The examples directory also has separate demonstrations for features and options along with explanations to get started with ezl quickly. The demonstrations include:

column selection, which is a essential for good composition. ezl provides cool ways for column selection, be it for passing row(s) to user functions, selecting keys and values, passing selected input and output columns to next unit. demoColumns.cpp.
options, use cases, idioms and library functions for map, filter, reduce and reduceAll. demoMapFilter.cpp, demoReduce.cpp, demoReduceAll.cpp.
library i/o functions (readFile, loadMem etc.) and sample custom functions for rise. demoIO.cpp, demoReadFile.cpp, demoRise.cpp.
options for parallelism. demoPrll.cpp.
handling flows and showing some crazy pipelines. demoFlow.cpp.

Parallelism

The following figure shows the overview of parallel options for units in a pipeline.

The numbers inside the circle are process rank a unit is running on. for e.g. first unit can be a readFile running on {0, 1} process ranks, {2,3,4} can be running a map or reduce and so on. It can be seen that a reduce task is by default parallel and map tasks are by default in-process. The prll option in the units control the behaviour. The processes can be requested by number, ratio of processes of parent unit, or exact rank of processes. If the requested processes are not available then also the program runs correctly with best possible allocation to units. demoPrll has detailed examples and options on this.

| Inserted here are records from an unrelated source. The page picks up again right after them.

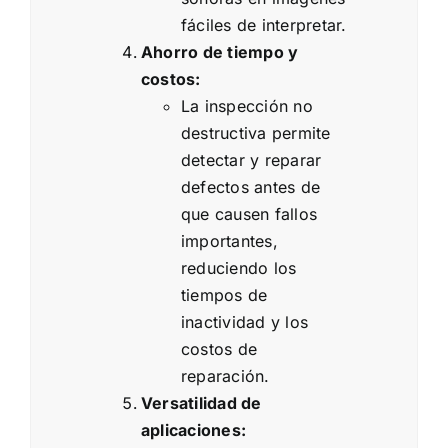
fáciles de interpretar.
Ahorro de tiempo y
costos:
La inspección no
destructiva permite
detectar y reparar
defectos antes de
que causen fallos
importantes,
reduciendo los
tiempos de
inactividad y los
costos de
reparación.
Versatilidad de
aplicaciones: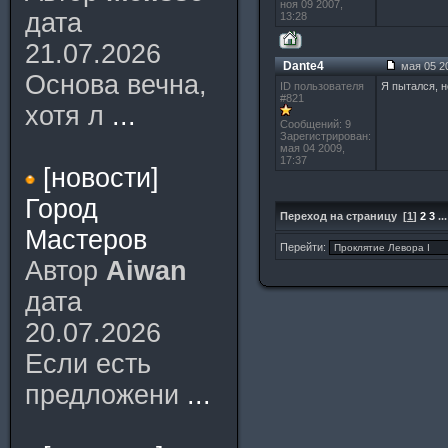
ноя 09 2007,
дата
13:28
21.07.2026
Dante4
мая 05 20
Основа вечна,
ID пользователя
Я пытался, н
#821
хотя л
...
Сообщений: 9
Зарегистрирован:
мая 04 2009,
17:37
[новости]
Город
Переход на страницу
[
1
]
2
3
..
Мастеров
Перейти:
Автор
Aiwan
дата
20.07.2026
Если есть
предложени
...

A lot of other demos and examples use prll option with different units and options.

Following are some benchmark results on different problems.

The number of trials for pi are doubled as the number of processes are doubled, keeping the trials per process constant (weak scaling). In this case a constant line implies ideal parallelism. The logistic regression and wordcount benchmarks show decrease in time of execution unless the time is reduced to around a minute. For more info on benchmarks check the respective examples.

Data-flow

There are no restrictions on data-flow connections except the type of columns. The following figures demonstrates a circular data-flow and a diamond like data-flow pipelines:

Each of these tasks can be running on multiple processes, depending on the availability and options.

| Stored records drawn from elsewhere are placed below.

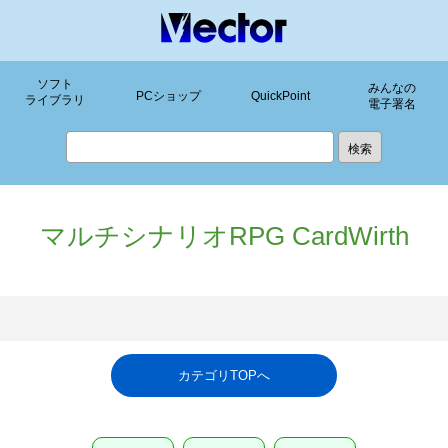
ソフト
みんなの
PCショップ
QuickPoint
ライブラリ
電子署名
マルチシナリオRPG CardWirth
カテゴリTOPへ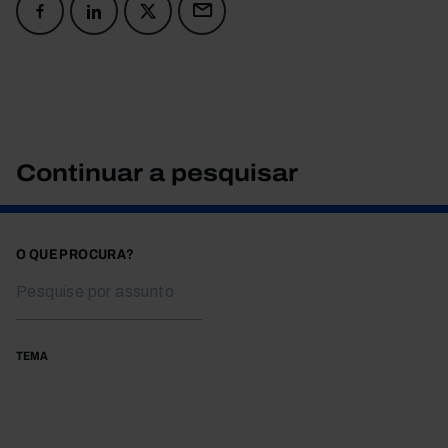
Continuar a pesquisar
O QUE PROCURA?
TEMA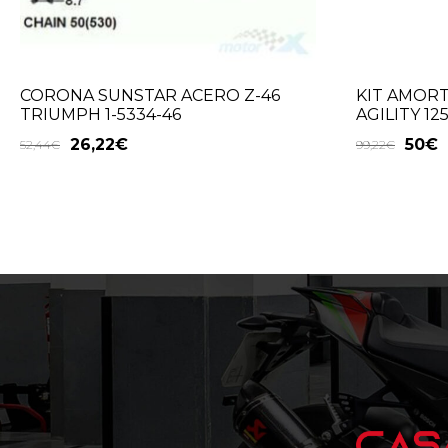
CORONA SUNSTAR ACERO Z-46
KIT AMOR
TRIUMPH 1-5334-46
AGILITY 12
26,22
€
50
€
52,44
€
99,22
€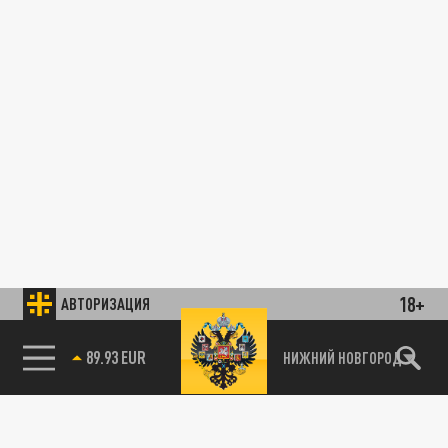
18+
АВТОРИЗАЦИЯ
89.93 EUR
НИЖНИЙ НОВГОРОД
85.64 BRENT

There can also be a data-flow running in user function of another data-flow. The data-flows can be joined, branched and built to run later multiple times on different data.

demoFlow shows code and details for the options discussed and for above two data-flow figures. Many other examples also use flow properties.

How to install

Requirements

c++14 compliant compiler and MPI (mpic++/mpicxx and mpirun)
- Works with gcc-5.1 or later and clang-3.5 or later.
- Tested with gcc-5.3, gcc-6.0(dev. branch), Apple LLVM version 7.0.0 (clang-700.0.72).
boost::mpi, boost::serialization tested with 5.8 and 6.0.

Installing

This is a header only library so all that is needed to start using is to place the contents of the include directory within your source tree so that it is available to the compiler. Include include/ezl.hpp in your program. If you use algorithms like ezl::count etc then also include required files from include/ezl/algorithms/ directory.

Compiling

There are no linking requirements of ezl library but it uses boost::serialization and boost::mpi that need to be linked. Here is how you can compile a program in general: mpic++ file.cpp -Wall -std=c++14 -O3 -I path_to_ezl_include -lboost_mpi -lboost_serialization

If you have added the contents of include directory to your source tree or global includes then you don't need to pass -I path_to_ezl_include flag.

You can compile unit-tests with make unittest and run with ./bin/unitTest.

You can compile an example using make with make example fname=name, in place of name write the name of the file for e.g. wordcount without extension.

Running

After compiling, the executable can be run with mpirun mpirun -n 4 path_to_exe args… or simply as path_to_exe args….

Check examples to begin writing with ezl.